*** Opening The data ***

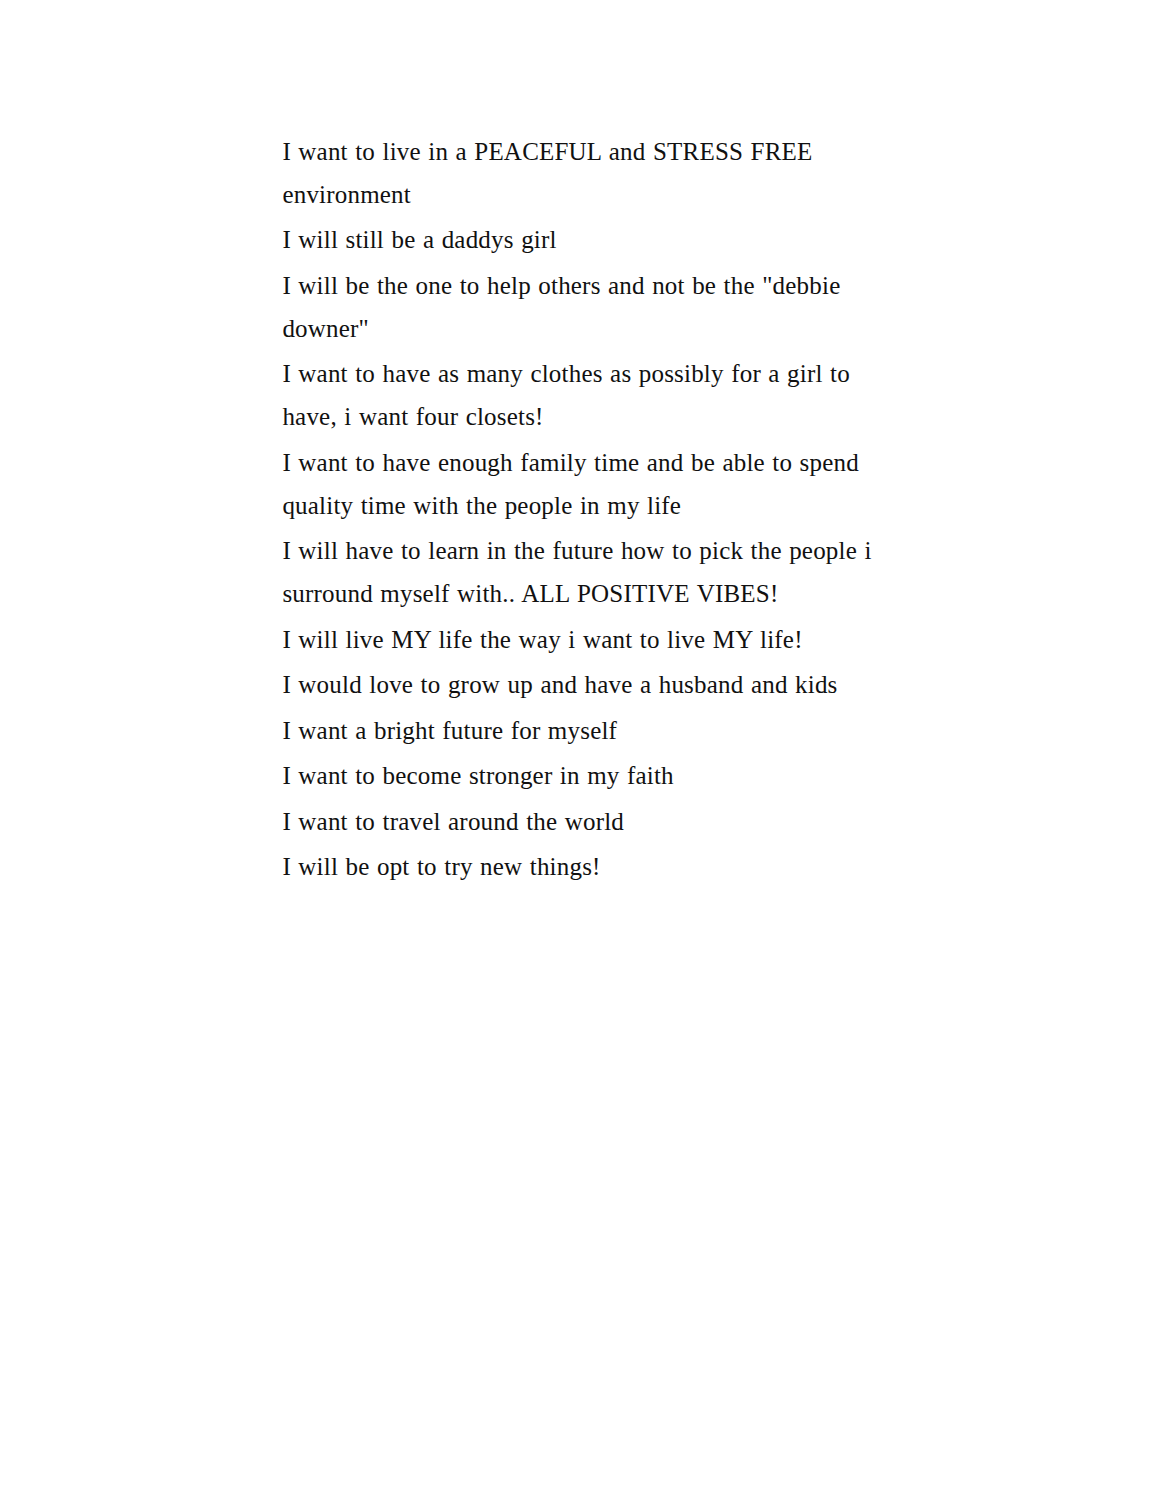Handwritten list of personal wishes
I want to live in a PEACEFUL and STRESS FREE environment
I will still be a daddys girl
I will be the one to help others and not be the "debbie downer"
I want to have as many clothes as possibly for a girl to have, i want four closets!
I want to have enough family time and be able to spend quality time with the people in my life
I will have to learn in the future how to pick the people i surround myself with.. ALL POSITIVE VIBES!
I will live MY life the way i want to live MY life!
I would love to grow up and have a husband and kids
I want a bright future for myself
I want to become stronger in my faith
I want to travel around the world
I will be opt to try new things!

*** Closing The data ***

→ **Assigned task**
Find "I will have" in the records above. Repeat its line and every later line exactly, through the last one.

→ **Solution to the exercise**
I will have to learn in the future how to pick the people i surround myself with.. ALL POSITIVE VIBES!
I will live MY life the way i want to live MY life!
I would love to grow up and have a husband and kids
I want a bright future for myself
I want to become stronger in my faith
I want to travel around the world
I will be opt to try new things!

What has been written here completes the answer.